**ACTION ITEM:**
In the material below, starting at the line containing "долговечность и легкость" and ending at the line containing "Характеристики", change every "ковер" to "коврик" and leave everything else as it is. Return only those lines, without the pictures.

**SUPPLIED MATERIAL:**
------------------------

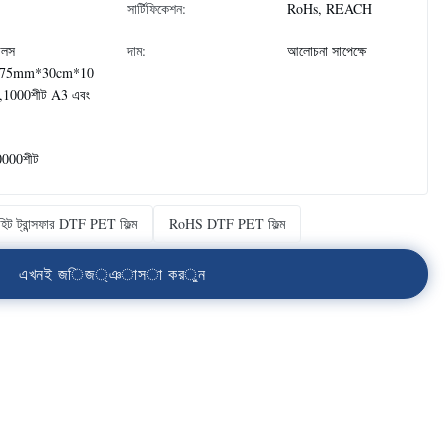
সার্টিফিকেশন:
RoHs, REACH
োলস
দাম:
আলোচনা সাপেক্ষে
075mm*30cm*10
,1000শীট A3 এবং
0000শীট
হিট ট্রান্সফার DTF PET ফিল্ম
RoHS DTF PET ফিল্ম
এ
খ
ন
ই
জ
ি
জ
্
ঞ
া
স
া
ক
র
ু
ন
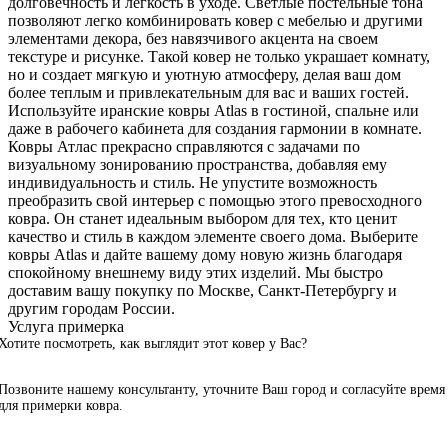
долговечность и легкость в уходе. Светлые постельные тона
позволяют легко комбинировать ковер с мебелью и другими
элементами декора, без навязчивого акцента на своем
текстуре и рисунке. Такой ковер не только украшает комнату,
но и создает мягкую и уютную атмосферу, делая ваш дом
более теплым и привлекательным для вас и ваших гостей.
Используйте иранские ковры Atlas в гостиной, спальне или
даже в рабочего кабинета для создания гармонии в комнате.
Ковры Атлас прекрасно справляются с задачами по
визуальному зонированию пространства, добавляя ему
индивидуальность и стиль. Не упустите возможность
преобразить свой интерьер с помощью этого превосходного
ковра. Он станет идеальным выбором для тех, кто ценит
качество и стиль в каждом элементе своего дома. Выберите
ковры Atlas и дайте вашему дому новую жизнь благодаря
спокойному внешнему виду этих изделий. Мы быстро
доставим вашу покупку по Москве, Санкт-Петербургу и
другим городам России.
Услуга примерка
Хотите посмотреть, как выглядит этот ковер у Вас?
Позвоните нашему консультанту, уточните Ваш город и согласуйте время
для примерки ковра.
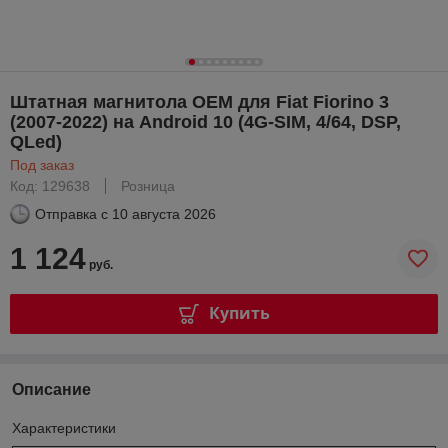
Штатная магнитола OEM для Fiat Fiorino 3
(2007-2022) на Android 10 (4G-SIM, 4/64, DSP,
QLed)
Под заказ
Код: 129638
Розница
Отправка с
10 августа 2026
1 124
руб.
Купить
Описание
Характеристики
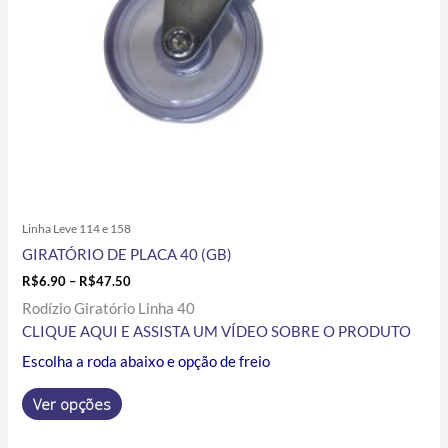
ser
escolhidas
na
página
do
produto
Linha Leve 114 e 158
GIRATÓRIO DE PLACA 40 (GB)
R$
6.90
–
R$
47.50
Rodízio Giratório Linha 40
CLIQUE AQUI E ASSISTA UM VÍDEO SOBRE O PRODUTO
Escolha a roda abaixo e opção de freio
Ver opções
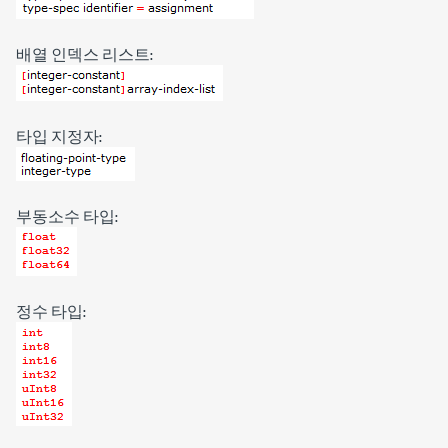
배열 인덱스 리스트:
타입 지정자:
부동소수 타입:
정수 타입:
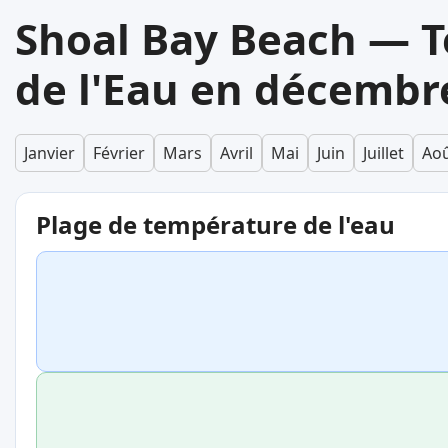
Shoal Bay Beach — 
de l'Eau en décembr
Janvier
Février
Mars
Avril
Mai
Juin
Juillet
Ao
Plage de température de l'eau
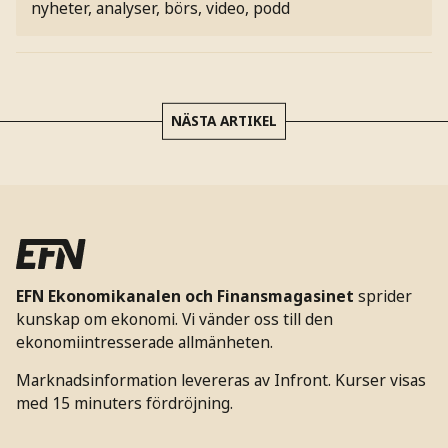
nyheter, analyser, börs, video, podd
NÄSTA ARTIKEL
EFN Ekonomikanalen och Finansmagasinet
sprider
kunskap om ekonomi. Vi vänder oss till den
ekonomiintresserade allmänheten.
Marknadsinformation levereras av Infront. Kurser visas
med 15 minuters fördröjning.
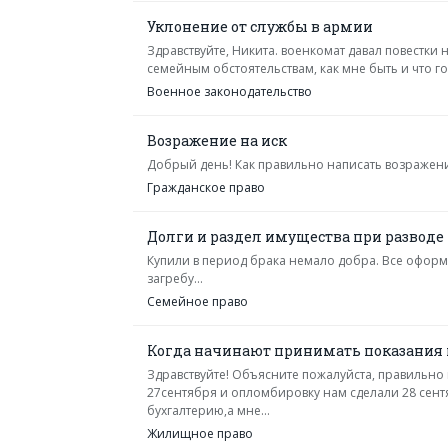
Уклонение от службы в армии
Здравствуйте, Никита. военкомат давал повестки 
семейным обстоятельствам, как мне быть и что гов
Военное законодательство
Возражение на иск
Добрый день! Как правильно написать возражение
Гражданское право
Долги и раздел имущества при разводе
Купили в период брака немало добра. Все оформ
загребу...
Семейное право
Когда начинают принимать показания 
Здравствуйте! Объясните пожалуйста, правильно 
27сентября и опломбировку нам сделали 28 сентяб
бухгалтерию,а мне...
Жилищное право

------------------------

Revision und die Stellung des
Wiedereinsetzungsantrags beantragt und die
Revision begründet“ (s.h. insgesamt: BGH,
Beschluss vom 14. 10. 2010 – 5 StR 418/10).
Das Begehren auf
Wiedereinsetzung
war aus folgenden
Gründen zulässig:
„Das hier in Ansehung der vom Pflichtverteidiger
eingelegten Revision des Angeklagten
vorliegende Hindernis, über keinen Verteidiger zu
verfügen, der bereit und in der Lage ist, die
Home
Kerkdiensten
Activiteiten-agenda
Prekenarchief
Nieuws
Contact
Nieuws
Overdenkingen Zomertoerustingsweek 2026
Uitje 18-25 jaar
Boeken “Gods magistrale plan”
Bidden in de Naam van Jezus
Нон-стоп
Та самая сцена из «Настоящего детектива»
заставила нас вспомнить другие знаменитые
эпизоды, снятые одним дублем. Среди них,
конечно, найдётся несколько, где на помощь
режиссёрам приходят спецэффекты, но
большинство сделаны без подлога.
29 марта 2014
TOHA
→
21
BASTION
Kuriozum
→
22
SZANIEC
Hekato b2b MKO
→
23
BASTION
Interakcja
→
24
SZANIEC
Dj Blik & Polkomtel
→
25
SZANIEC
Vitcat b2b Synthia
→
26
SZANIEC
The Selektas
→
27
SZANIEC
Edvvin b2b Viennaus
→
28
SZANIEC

------------------------

**FINISHED EXERCISE:**
долговечность и легкость в уходе. Светлые постельные тона
позволяют легко комбинировать коврик с мебелью и другими
элементами декора, без навязчивого акцента на своем
текстуре и рисунке. Такой коврик не только украшает комнату,
но и создает мягкую и уютную атмосферу, делая ваш дом
более теплым и привлекательным для вас и ваших гостей.
Используйте иранские ковры Atlas в гостиной, спальне или
даже в рабочего кабинета для создания гармонии в комнате.
Ковры Атлас прекрасно справляются с задачами по
визуальному зонированию пространства, добавляя ему
индивидуальность и стиль. Не упустите возможность
преобразить свой интерьер с помощью этого превосходного
ковра. Он станет идеальным выбором для тех, кто ценит
качество и стиль в каждом элементе своего дома. Выберите
ковры Atlas и дайте вашему дому новую жизнь благодаря
спокойному внешнему виду этих изделий. Мы быстро
доставим вашу покупку по Москве, Санкт-Петербургу и
другим городам России.
Услуга примерка
Хотите посмотреть, как выглядит этот коврик у Вас?
Позвоните нашему консультанту, уточните Ваш город и согласуйте время
для примерки ковра.
Штатная магнитола OEM для Fiat Fiorino 3
(2007-2022) на Android 10 (4G-SIM, 4/64, DSP,
QLed)
Под заказ
Код: 129638
Розница
Отправка с
10 августа 2026
1 124
руб.
Купить
Описание
Характеристики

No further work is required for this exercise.